Ueki and colleagues concluded that off-pump CABG significantly reduced operative mortality in patients with moderate or severe preoperative renal dysfunction but not in those with mild preoperative renal dysfunction. The present study was conducted in patients who underwent only off-pump CABG and compared mild preoperative renal dysfunction with and normal renal function. Even though the current study was not in alignment with the study design of Ueki et al, the results of this study are similar in terms of less outcomes postoperatively may be due to usage of off- pump CABG technique.
Prolonged mechanical ventilation and greater risk of reintubation in patients with renal dysfunction are attributed to impaired ability of the kidneys to eliminate fluid from the interstitium thereby predisposing these patients to fluid retention and excessive lung water. Studies have shown that a need for more than 48hrs ventilation and reintubation is higher in patients with significant renal dysfunction undergoing CABG relative to those with normal or mild renal [24] dysfunction. The authors [25] found greater requirement for ventilation in their study.

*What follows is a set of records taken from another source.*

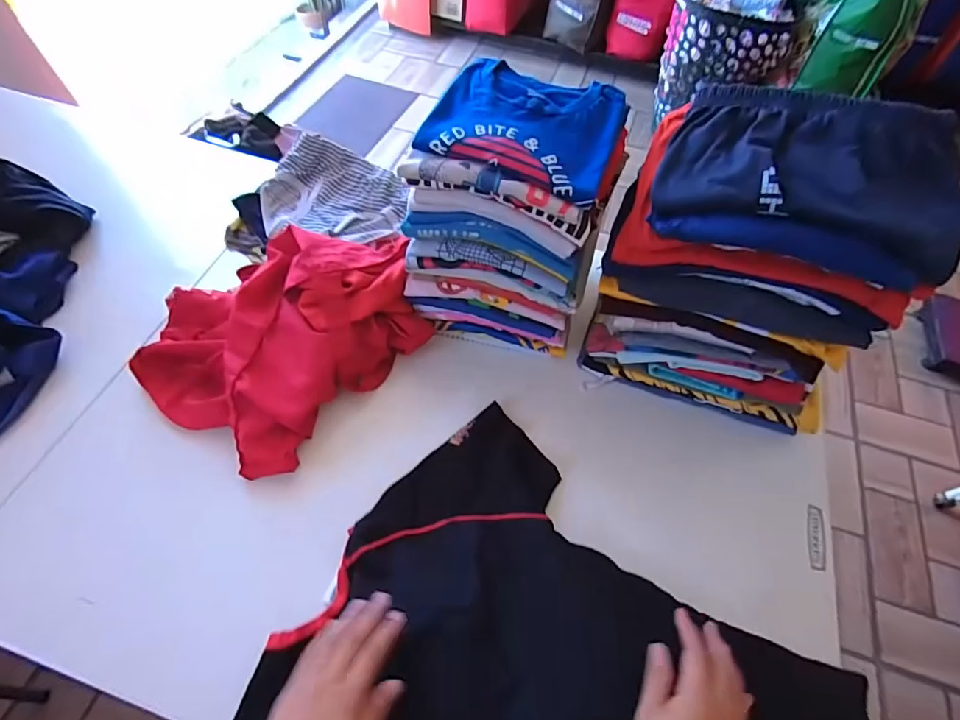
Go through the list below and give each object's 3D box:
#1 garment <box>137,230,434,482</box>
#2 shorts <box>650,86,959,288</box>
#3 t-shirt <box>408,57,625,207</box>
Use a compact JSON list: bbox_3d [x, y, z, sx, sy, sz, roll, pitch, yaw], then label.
[{"bbox_3d":[-0.244,-0.048,0.616,0.255,0.117,0.327,37,63,18],"label":"garment"},{"bbox_3d":[0.300,-0.175,0.435,0.246,0.073,0.148,23,59,10],"label":"shorts"},{"bbox_3d":[0.047,-0.245,0.503,0.187,0.026,0.153,19,59,8],"label":"t-shirt"}]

Charitan et al showed progressive increase in ventilation duration in the patients with various stages of CKD [26]. In concurrence with these authors the current study also showed slightly high requirement of ventilation in mild group compared to normal group.

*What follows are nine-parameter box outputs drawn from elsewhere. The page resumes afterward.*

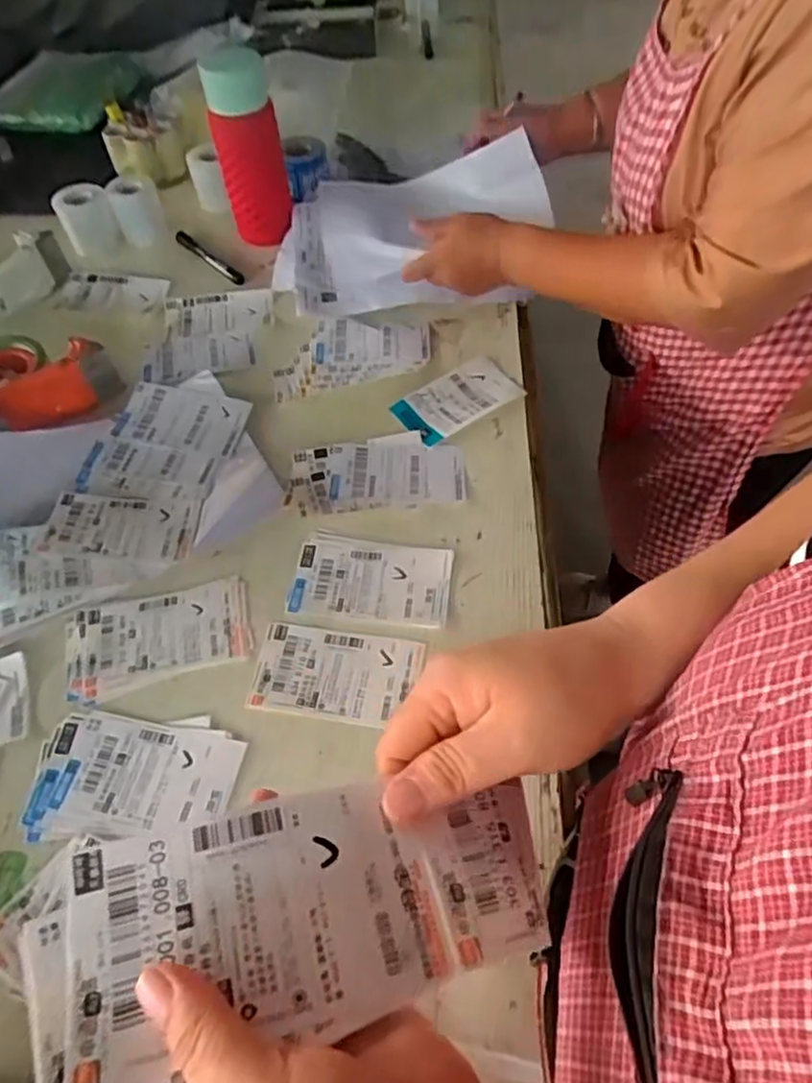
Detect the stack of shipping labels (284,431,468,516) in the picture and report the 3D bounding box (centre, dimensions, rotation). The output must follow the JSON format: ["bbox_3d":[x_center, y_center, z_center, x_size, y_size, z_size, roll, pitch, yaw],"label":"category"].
[{"bbox_3d":[-0.029,-0.068,0.668,0.174,0.011,0.095,-8,54,-3],"label":"stack of shipping labels"}]

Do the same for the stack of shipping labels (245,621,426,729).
[{"bbox_3d":[-0.058,0.108,0.551,0.130,0.004,0.077,6,55,8],"label":"stack of shipping labels"}]

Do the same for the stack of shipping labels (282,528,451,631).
[{"bbox_3d":[-0.031,0.033,0.598,0.139,0.006,0.084,5,55,7],"label":"stack of shipping labels"}]

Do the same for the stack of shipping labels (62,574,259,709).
[{"bbox_3d":[-0.210,0.080,0.577,0.152,0.005,0.085,-14,55,-7],"label":"stack of shipping labels"}]

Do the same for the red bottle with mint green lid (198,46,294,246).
[{"bbox_3d":[-0.202,-0.509,0.871,0.081,0.193,0.100,-14,55,-7],"label":"red bottle with mint green lid"}]

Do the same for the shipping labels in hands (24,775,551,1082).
[{"bbox_3d":[-0.036,0.136,0.255,0.186,0.018,0.087,-15,58,-19],"label":"shipping labels in hands"}]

Incidence of post-operative atrial fibrillation (AF) has been seen to increase with progression of CKD. The mechanism behind the myocardial electrical disturbance can be attributed to electrolyte imbalance frequently observed in this subset of patients when compared to patients with normal renal function undergoing CABG. The high incidence of stroke in CKD patients has been shown by studies in plenty [27]. Similarly increase in incidence of postoperative AF and CVA was observed in this study.
There was no significant difference in the patients undergoing off-pump CABG with normal renal function and mild renal dysfunction in terms of short-term mortality, myocardial infarction, stroke, or renal failure requiring dialysis. Off-pump CABG is more reno-protective for patients with normal renal function but for patients with mild renal dysfunction may need preoperative assessment of renal function by GFR in addition to serum creatinine levels to stratify the risk for postoperative renal dysfunction and to optimize measures for renal preservation during surgical myocardial revascularization.